Excerpted text -
▶
During his tenure as governor, Kaine cut the state budget by more than 5 billion dollars, including a reduction in his own salary. He expanded early childhood and technical education, passed the largest bond package for higher education construction in Virginia history, reformed the state's mental health and foster care programs, reduced the infant mortality rate, protected open space and the Chesapeake Bay, banned smoking in bars and restaurants, and pushed major rail and public transit improvements throughout the state. Kaine also points out he brokered the deal to eliminate Virginia's estate tax and cut income taxes for thousands of low-income residents.
Timothy Michael Kaine, 58, an avid harmonica player who gets a kick out of playing bluegrass and gospel tunes, especially on family camping trips, lives in Richmond with his wife Anne and their three children, Woody, Annella and Nat. A former judge, Holton has the distinction of having lived twice in the governor's mansion: as a daughter to Republican Gov. Linwood Holton, who served from 1970-'74, and as first lady with then-Gov. Kaine.
◀
What you need to do -
a: Reproduce the passage about Tim Kaine word for word, from "Timothy Michael Kaine, 58, an" up to and including "with then-Gov. Kaine.".
b: Resume the passage about Tim Kaine, writing on from its final sentence.
The entries that come next are separate material unrelated to the passage about Tim Kaine.

Material provided -
▶
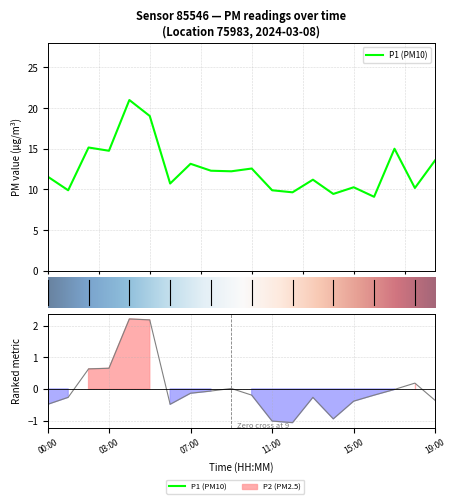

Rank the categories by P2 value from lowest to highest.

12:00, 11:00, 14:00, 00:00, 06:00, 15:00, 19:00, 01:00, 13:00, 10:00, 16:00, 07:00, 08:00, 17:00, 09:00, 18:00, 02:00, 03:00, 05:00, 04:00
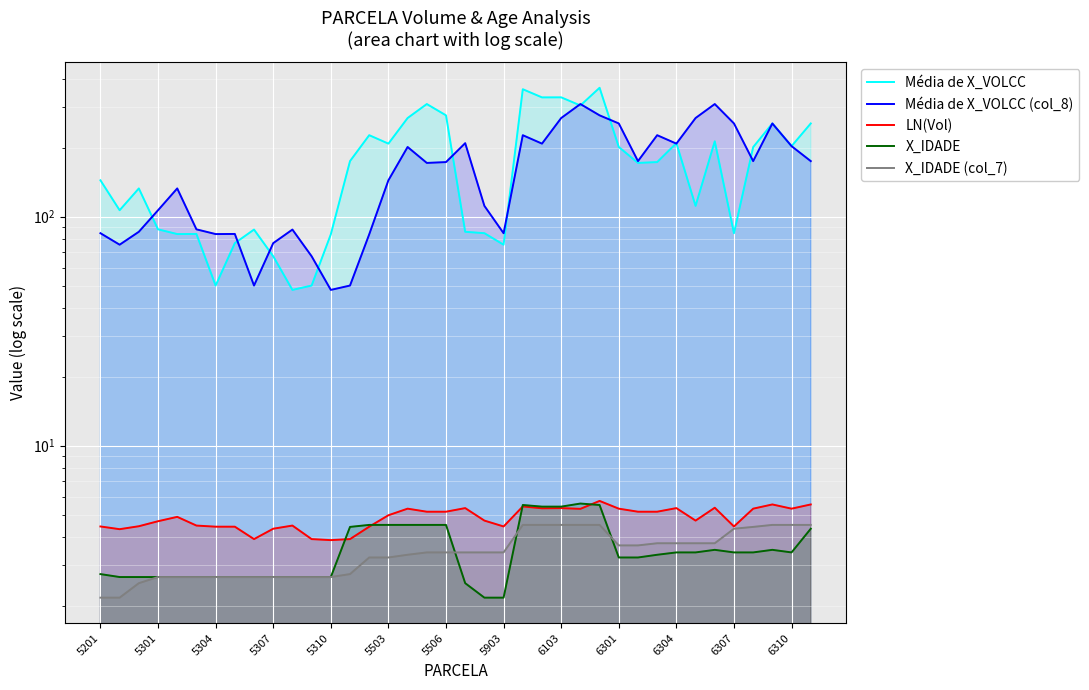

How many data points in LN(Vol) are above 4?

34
◀
▶
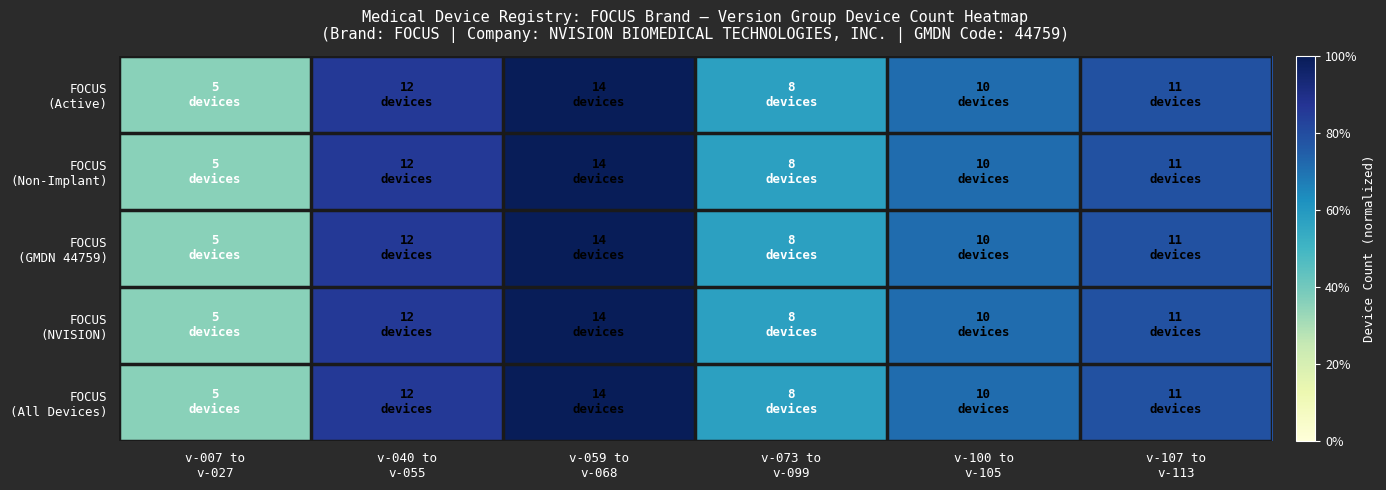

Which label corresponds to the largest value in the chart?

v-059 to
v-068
◀
Per-task outputs -
a:
Timothy Michael Kaine, 58, an avid harmonica player who gets a kick out of playing bluegrass and gospel tunes, especially on family camping trips, lives in Richmond with his wife Anne and their three children, Woody, Annella and Nat. A former judge, Holton has the distinction of having lived twice in the governor's mansion: as a daughter to Republican Gov. Linwood Holton, who served from 1970-'74, and as first lady with then-Gov. Kaine.

b:
Kaine won 52.8 percent of the vote in his last election in Virginia, in 2012, his first run for a U.S. Senate seat, against former U.S. Sen. George Allen, a Republican. Kaine won areas in Virginia that sometimes lean Republican, including Northern Virginia suburbs Loudoun and Prince William counties.
Kaine offered an early endorsement to Obama in 2008. He was a finalist for the veep position that would eventually go to Sen. Joe Biden. Speculation pinned the choice on foreign policy experience. After joining the senate in 2012, Kaine has served on the foreign policy and armed services committees.
Education is another topic Kaine has focused on. In the Senate, Kaine founded the Career and Technical Education Caucus. His wife, Anne Holton, was appointed by Virginia Gov. Terry McAuliffe as the state's education secretary in 2014.
Again, Kaine offered an early endorsement to Clinton in this election cycle. He took the stage with Clinton on July 14 at an event in Northern Virginia, just as running-mate speculation was increasing.
"Do you want a 'You're fired!' president or a "You're hired!' president?'" Kaine asked the crowd. "Do you want a trash talker or a bridge builder?"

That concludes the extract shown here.